(Pictures with circuit source files)
-=-=-
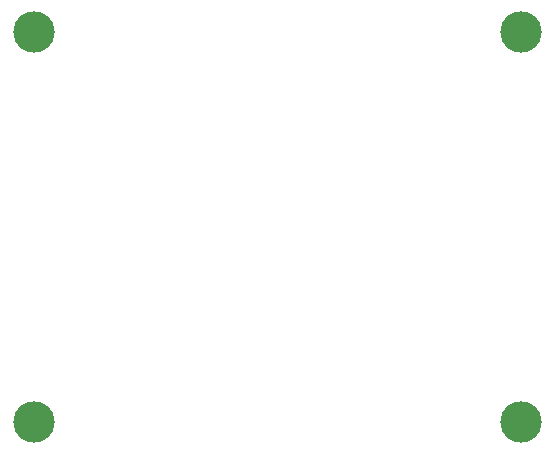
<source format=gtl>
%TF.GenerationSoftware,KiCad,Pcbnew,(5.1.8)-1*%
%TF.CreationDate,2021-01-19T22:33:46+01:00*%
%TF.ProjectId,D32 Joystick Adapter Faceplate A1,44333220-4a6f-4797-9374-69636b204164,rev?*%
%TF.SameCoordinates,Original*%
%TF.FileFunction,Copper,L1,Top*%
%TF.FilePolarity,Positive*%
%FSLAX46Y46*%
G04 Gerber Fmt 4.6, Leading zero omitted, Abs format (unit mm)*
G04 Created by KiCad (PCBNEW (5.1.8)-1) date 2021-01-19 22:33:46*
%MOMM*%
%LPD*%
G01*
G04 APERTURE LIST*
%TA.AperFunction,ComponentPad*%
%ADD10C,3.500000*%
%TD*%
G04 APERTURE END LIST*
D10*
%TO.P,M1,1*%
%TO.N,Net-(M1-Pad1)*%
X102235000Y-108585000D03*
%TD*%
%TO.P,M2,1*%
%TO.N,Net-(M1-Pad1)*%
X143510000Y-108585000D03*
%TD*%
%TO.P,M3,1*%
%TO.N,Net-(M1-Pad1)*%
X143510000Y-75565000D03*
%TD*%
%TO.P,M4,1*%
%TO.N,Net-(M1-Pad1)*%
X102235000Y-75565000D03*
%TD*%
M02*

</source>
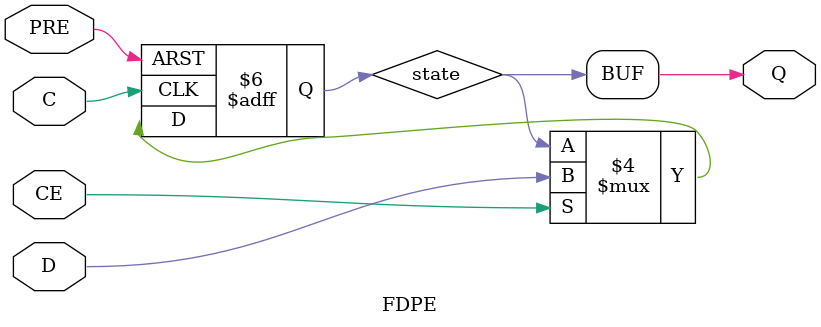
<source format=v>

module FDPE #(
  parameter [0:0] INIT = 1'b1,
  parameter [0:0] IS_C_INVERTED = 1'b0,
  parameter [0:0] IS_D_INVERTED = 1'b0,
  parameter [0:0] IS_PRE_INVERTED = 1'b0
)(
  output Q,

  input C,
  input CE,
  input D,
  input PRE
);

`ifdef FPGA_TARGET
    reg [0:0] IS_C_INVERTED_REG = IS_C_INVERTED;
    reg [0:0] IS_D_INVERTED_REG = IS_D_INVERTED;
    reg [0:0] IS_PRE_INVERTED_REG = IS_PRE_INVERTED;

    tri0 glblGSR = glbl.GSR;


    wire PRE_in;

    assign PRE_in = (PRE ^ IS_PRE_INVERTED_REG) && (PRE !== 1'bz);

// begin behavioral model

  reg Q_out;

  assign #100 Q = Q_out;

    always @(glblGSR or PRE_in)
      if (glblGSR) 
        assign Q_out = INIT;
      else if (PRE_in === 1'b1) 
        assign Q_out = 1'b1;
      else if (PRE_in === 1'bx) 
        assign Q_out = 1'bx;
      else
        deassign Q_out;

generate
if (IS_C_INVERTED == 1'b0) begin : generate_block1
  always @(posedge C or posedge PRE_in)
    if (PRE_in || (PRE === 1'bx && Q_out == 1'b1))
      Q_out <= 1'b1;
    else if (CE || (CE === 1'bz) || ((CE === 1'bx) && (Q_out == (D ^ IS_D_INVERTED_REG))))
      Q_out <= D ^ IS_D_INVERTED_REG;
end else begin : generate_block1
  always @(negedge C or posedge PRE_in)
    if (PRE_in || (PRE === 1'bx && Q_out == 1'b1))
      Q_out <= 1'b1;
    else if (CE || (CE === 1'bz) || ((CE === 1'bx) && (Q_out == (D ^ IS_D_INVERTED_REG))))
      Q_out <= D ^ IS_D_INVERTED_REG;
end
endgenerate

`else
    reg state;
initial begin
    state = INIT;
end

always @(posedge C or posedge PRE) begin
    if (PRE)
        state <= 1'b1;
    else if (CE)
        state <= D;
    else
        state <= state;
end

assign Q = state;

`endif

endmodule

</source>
-=-=-
Activity:
Please return the records above exactly as written, dropping every picture.

Answer to the problem:
<source format=gtl>
%TF.GenerationSoftware,KiCad,Pcbnew,(5.1.8)-1*%
%TF.CreationDate,2021-01-19T22:33:46+01:00*%
%TF.ProjectId,D32 Joystick Adapter Faceplate A1,44333220-4a6f-4797-9374-69636b204164,rev?*%
%TF.SameCoordinates,Original*%
%TF.FileFunction,Copper,L1,Top*%
%TF.FilePolarity,Positive*%
%FSLAX46Y46*%
G04 Gerber Fmt 4.6, Leading zero omitted, Abs format (unit mm)*
G04 Created by KiCad (PCBNEW (5.1.8)-1) date 2021-01-19 22:33:46*
%MOMM*%
%LPD*%
G01*
G04 APERTURE LIST*
%TA.AperFunction,ComponentPad*%
%ADD10C,3.500000*%
%TD*%
G04 APERTURE END LIST*
D10*
%TO.P,M1,1*%
%TO.N,Net-(M1-Pad1)*%
X102235000Y-108585000D03*
%TD*%
%TO.P,M2,1*%
%TO.N,Net-(M1-Pad1)*%
X143510000Y-108585000D03*
%TD*%
%TO.P,M3,1*%
%TO.N,Net-(M1-Pad1)*%
X143510000Y-75565000D03*
%TD*%
%TO.P,M4,1*%
%TO.N,Net-(M1-Pad1)*%
X102235000Y-75565000D03*
%TD*%
M02*

</source>
<source format=v>

module FDPE #(
  parameter [0:0] INIT = 1'b1,
  parameter [0:0] IS_C_INVERTED = 1'b0,
  parameter [0:0] IS_D_INVERTED = 1'b0,
  parameter [0:0] IS_PRE_INVERTED = 1'b0
)(
  output Q,

  input C,
  input CE,
  input D,
  input PRE
);

`ifdef FPGA_TARGET
    reg [0:0] IS_C_INVERTED_REG = IS_C_INVERTED;
    reg [0:0] IS_D_INVERTED_REG = IS_D_INVERTED;
    reg [0:0] IS_PRE_INVERTED_REG = IS_PRE_INVERTED;

    tri0 glblGSR = glbl.GSR;


    wire PRE_in;

    assign PRE_in = (PRE ^ IS_PRE_INVERTED_REG) && (PRE !== 1'bz);

// begin behavioral model

  reg Q_out;

  assign #100 Q = Q_out;

    always @(glblGSR or PRE_in)
      if (glblGSR) 
        assign Q_out = INIT;
      else if (PRE_in === 1'b1) 
        assign Q_out = 1'b1;
      else if (PRE_in === 1'bx) 
        assign Q_out = 1'bx;
      else
        deassign Q_out;

generate
if (IS_C_INVERTED == 1'b0) begin : generate_block1
  always @(posedge C or posedge PRE_in)
    if (PRE_in || (PRE === 1'bx && Q_out == 1'b1))
      Q_out <= 1'b1;
    else if (CE || (CE === 1'bz) || ((CE === 1'bx) && (Q_out == (D ^ IS_D_INVERTED_REG))))
      Q_out <= D ^ IS_D_INVERTED_REG;
end else begin : generate_block1
  always @(negedge C or posedge PRE_in)
    if (PRE_in || (PRE === 1'bx && Q_out == 1'b1))
      Q_out <= 1'b1;
    else if (CE || (CE === 1'bz) || ((CE === 1'bx) && (Q_out == (D ^ IS_D_INVERTED_REG))))
      Q_out <= D ^ IS_D_INVERTED_REG;
end
endgenerate

`else
    reg state;
initial begin
    state = INIT;
end

always @(posedge C or posedge PRE) begin
    if (PRE)
        state <= 1'b1;
    else if (CE)
        state <= D;
    else
        state <= state;
end

assign Q = state;

`endif

endmodule

</source>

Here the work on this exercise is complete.